_提示文_.
►

私も関わっている「東洋と西洋の知の融合研究所」のウェブサイトが立ち上がりました。

https://inst-east-and-west.org/ (日本語)
https://inst-east-and-west.org/en/ (英語)


「東洋と西洋の知の融合研究所」とは何か、ご紹介したいと思います。
https://inst-east-and-west.org/about/


●設立趣旨

人類史の要請に従って、
東洋と西洋の知見を出し合い、
真摯で謙虚に徹した姿勢により、
秩序の形成、恒久的な平和、人間性に基づく繁栄、
環境と万物と人間のより良い関係とその維持の在り方を探求する。


●目的
西洋近代思想の行き詰まりによる昏迷を一掃する為、新しい人類の指針としての「東洋と西洋の知の融合」思想を確立すること。

地球全体を見据えた国家・社会と人間の在り方を探求する為、東洋からの発想・知恵を西洋に問い、西洋の発想・知恵を誘発し、討論し、高め深めて指針を提案すること。

◄

_演習課題_.
**A)** 研究所の紹介文のうち「地球全体を見据えた」で始まる段落を、主な内容を保ったまま箇条書きにまとめてください。
**B)** 研究所の紹介文の続きを、最後の文の後から書いてください。

_データ内容_.
►

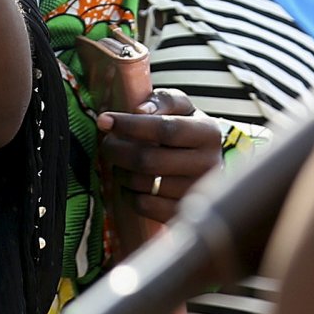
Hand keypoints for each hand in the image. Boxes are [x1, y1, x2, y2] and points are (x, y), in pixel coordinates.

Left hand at [97, 88, 225, 223]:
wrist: (206, 165)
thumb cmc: (187, 129)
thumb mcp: (182, 107)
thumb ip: (162, 101)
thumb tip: (139, 110)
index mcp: (208, 133)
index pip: (165, 129)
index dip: (130, 125)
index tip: (104, 120)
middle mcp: (208, 165)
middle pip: (149, 160)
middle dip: (118, 150)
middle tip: (106, 143)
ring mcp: (196, 194)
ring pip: (143, 184)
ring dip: (121, 171)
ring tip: (118, 162)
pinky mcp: (182, 213)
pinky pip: (144, 205)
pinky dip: (128, 193)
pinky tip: (129, 182)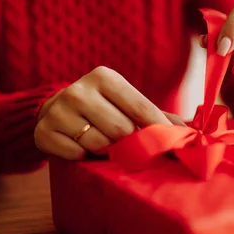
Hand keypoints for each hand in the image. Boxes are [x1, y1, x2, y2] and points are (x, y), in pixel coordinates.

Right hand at [34, 66, 183, 159]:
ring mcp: (59, 111)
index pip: (141, 108)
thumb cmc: (102, 108)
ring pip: (100, 144)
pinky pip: (76, 155)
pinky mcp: (44, 132)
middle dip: (128, 141)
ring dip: (105, 150)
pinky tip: (79, 145)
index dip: (158, 129)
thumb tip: (188, 133)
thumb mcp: (126, 103)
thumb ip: (157, 115)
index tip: (172, 144)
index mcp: (105, 77)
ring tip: (101, 140)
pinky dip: (83, 156)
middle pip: (122, 130)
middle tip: (125, 141)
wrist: (54, 111)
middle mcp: (79, 90)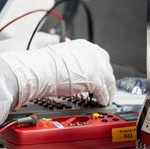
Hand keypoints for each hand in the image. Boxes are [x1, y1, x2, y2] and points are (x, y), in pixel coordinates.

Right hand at [0, 40, 115, 106]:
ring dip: (108, 90)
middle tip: (105, 87)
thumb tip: (71, 69)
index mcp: (84, 46)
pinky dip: (103, 98)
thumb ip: (72, 61)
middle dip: (106, 78)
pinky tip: (101, 102)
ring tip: (106, 98)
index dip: (100, 68)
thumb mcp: (61, 56)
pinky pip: (104, 91)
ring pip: (109, 80)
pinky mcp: (95, 80)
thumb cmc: (44, 64)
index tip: (100, 75)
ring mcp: (96, 67)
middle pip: (107, 67)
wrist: (41, 69)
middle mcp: (93, 53)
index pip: (100, 56)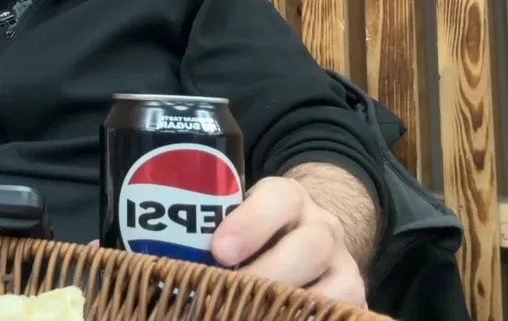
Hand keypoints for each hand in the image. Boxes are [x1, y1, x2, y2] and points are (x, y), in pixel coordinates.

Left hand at [211, 177, 366, 307]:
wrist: (302, 237)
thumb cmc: (251, 232)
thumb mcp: (233, 217)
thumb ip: (202, 228)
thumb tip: (154, 247)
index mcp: (288, 198)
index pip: (278, 198)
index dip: (250, 223)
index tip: (218, 250)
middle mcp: (322, 228)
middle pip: (309, 245)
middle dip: (269, 271)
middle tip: (230, 290)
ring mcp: (343, 265)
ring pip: (336, 285)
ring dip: (292, 304)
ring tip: (249, 314)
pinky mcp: (353, 299)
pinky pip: (341, 313)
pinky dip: (310, 319)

◄

_記述回答_.
**A)**
- 地球全体を見据えた国家・社会と人間の在り方を探求する。
- 東洋からの発想・知恵を西洋に問う。
- 西洋の発想・知恵を誘発し、討論する。
- 議論を高め深め、指針を提案する。

**B)**
第四次産業革命を中心とした技術主導型転換を人間にとってより良いものにするため、必須となる精神、あるべき社会ヴィジョンを明確にし提案すること。


メンバーは以下の方々です。
https://inst-east-and-west.org/about/

<理事長>
今井 博文(富士製薬工業株式会社 代表取締役会長)

<副理事長>
〓見 克司(新日本建設株式会社 代表取締役社長 社長執行役員)

<所長・主席研究員>
田口 佳史(東洋思想研究家、株式会社イメージプラン 代表取締役社長)

<主席研究員> ※五十音順
枝廣 淳子(大学院大学至善館教授・幸せ経済社会研究所所長・環境ジャーナリスト)
合津 榮敏(鹿島建設株式会社)
瀬口 清之(一般財団法人 キヤノングローバル戦略研究所 研究主幹)
高津 尚志(IMD 北東アジア代表)

<研究顧問>
野田 智義(大学院大学至善館 理事長)
野田 稔(明治大学大学院グローバル・ビジネス研究科 教授)

以下のような構成で、日本・東洋からの発信を始めたところです。よろしければ、ご一読いただけたらうれしいです。また、ご関心を持っていただけそうな海外の方々にもぜひご紹介ください。
https://inst-east-and-west.org/en/ (英語)


●田口佳史のコラム
東洋と西洋の知の融合をめざして

●研究員の思考ノート
「不穏化する一方の世界で、高まる日本への期待-グローバルな課題解決策を議論するプラットフォームを日本に設立せよ-」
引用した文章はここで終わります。